Кисляков промолчал, как будто считал неудобным говорить что-либо отрицательное о своих товарищах в их отсутствие. Он только понемножку тянул из стакана пиво и, прищурившись, смотрел сквозь пенснэ в окно, как бы вдумываясь в то, что говорил Полухин.
— И я тебе скажу больше: они ненавидят все это. — Он опять махнул рукой в сторону окна. — Ненавидят, потому что мы расшевеливаем, ворошим их, не даем сидеть на месте, а тащим в общую кучу: возись со всеми, сукин сын, а не отгораживайся в кабинете ради «пользы науки». Нам сейчас наука особая нужна. И, конечно, есть такие, которых можно переделать, а большую часть… — Он не договорил, махнул рукой. — Нам бы их только использовать, а там… Никому я им не верю! — крикнул он. — Вот тебе поверил. Из всех поверил. Потому что ты хоть и интеллигент, а можешь понимать! Я с первого нашего разговора почувствовал это. Помнишь? — Кисляков молча кивнул головой, все еще продолжая задумчиво смотреть в окно, как будто для него не было никакой неожиданности в том, что сказал Полухин.

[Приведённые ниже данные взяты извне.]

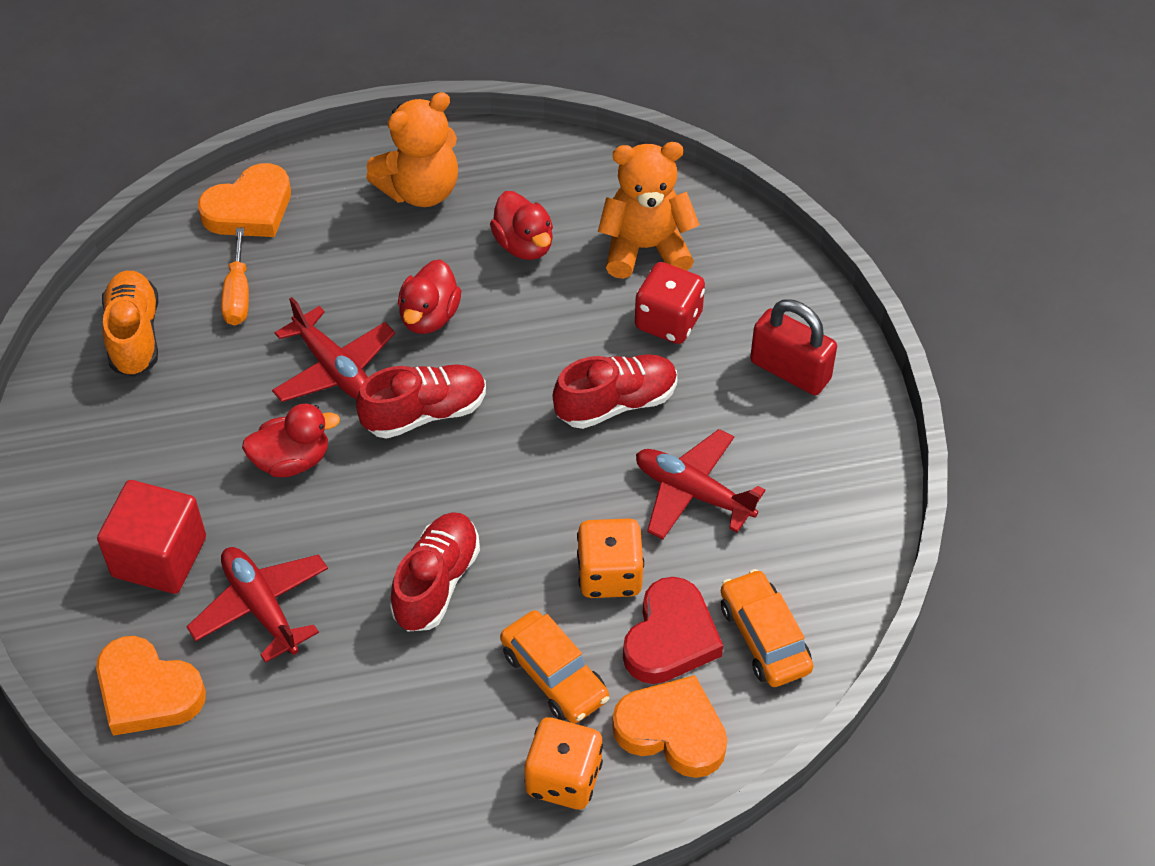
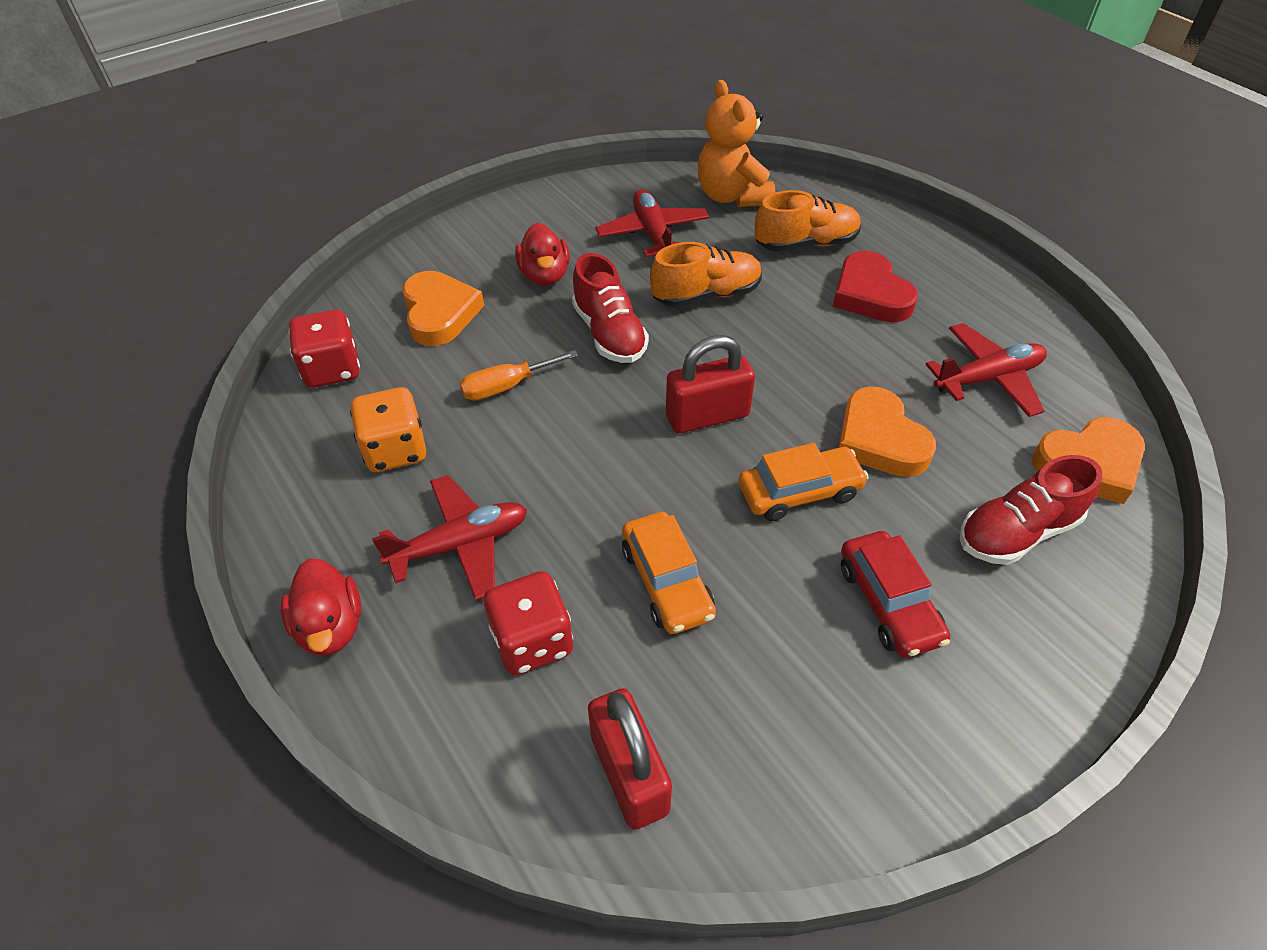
orange dice: [524,717,603,810] [577,518,644,598] = 2 -> [350,387,426,472] = 1
orange shoe: [102,271,158,377] = 1 -> [650,242,762,308] [755,190,861,252] = 2
orange teddy bear: [366,92,458,207] [598,142,700,279] = 2 -> [698,80,775,207] = 1
red car: none = 0 -> [841,531,950,658] = 1
red cube: [97,480,206,594] = 1 -> none = 0
red dice: [635,262,705,344] = 1 -> [289,309,360,388] [484,571,573,675] = 2
red duck: [242,404,340,477] [398,259,461,334] [490,191,553,260] = 3 -> [281,558,361,656] [515,223,570,286] = 2
red padlock: [750,300,837,395] = 1 -> [588,688,672,830] [666,335,755,433] = 2
red shoe: [356,364,486,439] [390,512,480,632] [553,354,677,429] = 3 -> [572,253,649,363] [960,455,1103,565] = 2

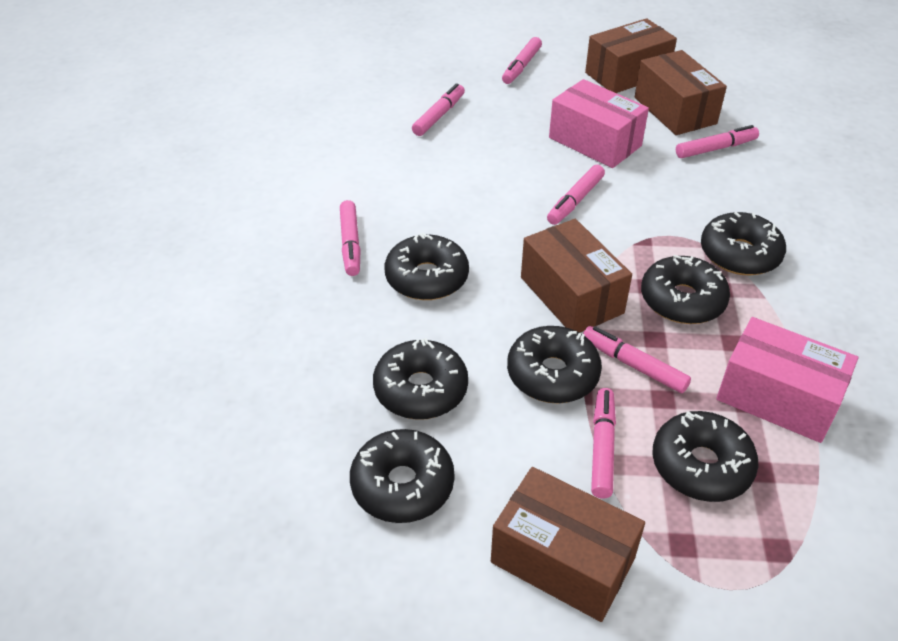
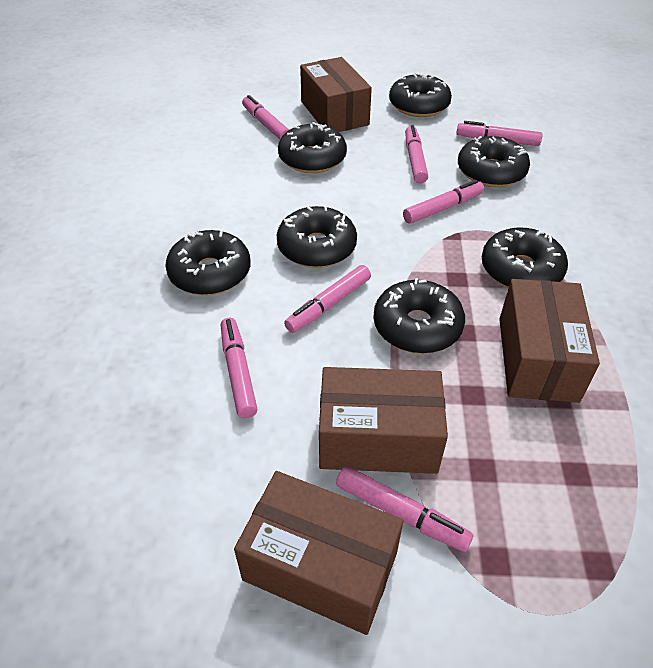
pink box: [549,79,649,168] [716,317,858,443] = 2 -> none = 0

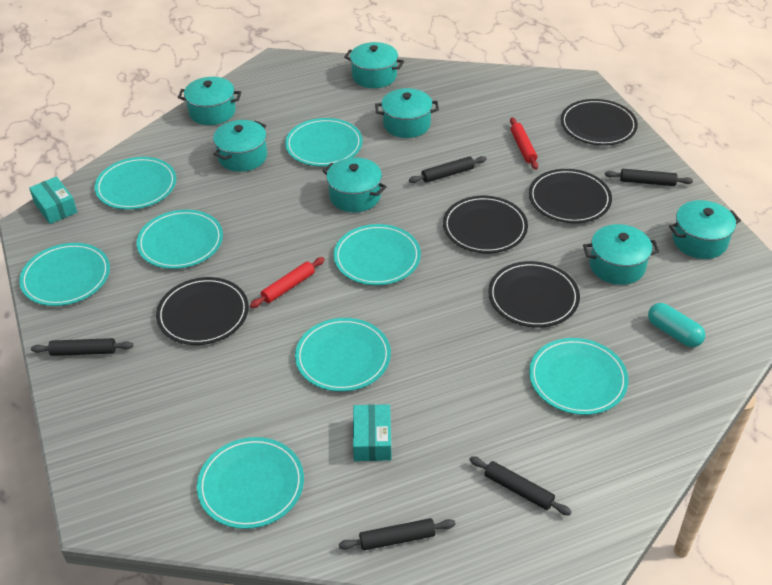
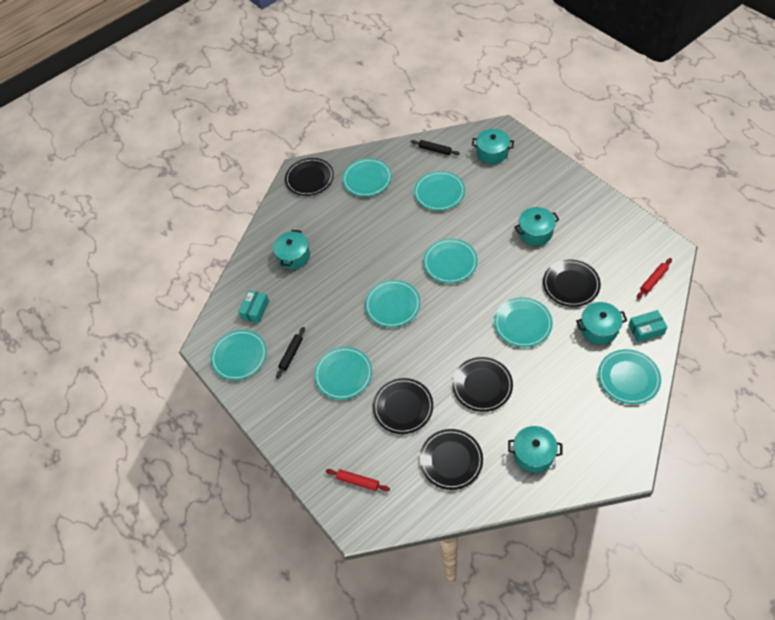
black rolling pin: [31,338,133,356] [339,518,456,551] [409,156,487,183] [469,456,572,515] [605,169,693,186] = 5 -> [276,327,305,379] [411,140,460,155] = 2
turquoise capsule: [648,303,705,347] = 1 -> none = 0
turquoise pot: [178,77,241,125] [213,120,267,172] [323,157,387,212] [344,42,404,88] [375,88,439,138] [583,224,659,285] [669,200,741,259] = 7 -> [273,230,310,269] [472,129,514,164] [508,426,563,473] [515,207,560,245] [576,302,627,344] = 5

— Я вот тебе верю и знаю, что ты — наш, а те — сволочь.
Кисляков при последних словах Полухина почувствовал то, что, вероятно, чувствовали солдаты, получая офицерскую боевую награду.
Несмотря на то, что он продолжал сидеть в той же спокойной позе, в нем вдруг всколыхнулась новая волна горячей привязанности и любви к Полухину. Его ноги, кажется, перешагнули на другой берег, противоположный тому, на котором находились его товарищи, вроде Андрея Игнатьевича и Марьи Павловны, и все те, кто сейчас погибал, не найдя возможности войти в новый строй жизни. Он даже как-то смутно почувствовал, что и Елена Викторовна, не в укор ей будь сказано, тоже осталась на том берегу.
Чтобы не молчать и в то же время едва сдерживая в себе чувство радости и благодарности за его отношение, Кисляков сказал:
— Все-таки тут нужна большая внутренняя перестройка.
— А кто говорит, что не большая!
— Я должен тебе сказать, что до встречи с тобой я чувствовал себя мягкотелым интеллигентом, — сказал Кисляков, презрительно подчеркнув это слово, — боявшимся труда, физических неудобств, а когда вы, большевики, взяли нас в оборот, я перестал быть мягкотелым, вялым, я теперь все могу сам сделать. Я сам пол мою, уборную чищу. Мне теперь ничего не страшно.
— Да ведь это все надо понимать! Вот ты это понимаешь, а другие нет! И только озлобляются! — воскликнул Полухин, как будто Кисляков недооценивал себя.
— Вначале это и у меня было, — сказал Кисляков, точно он все еще не хотел сдаться и признать свою заслугу в этом.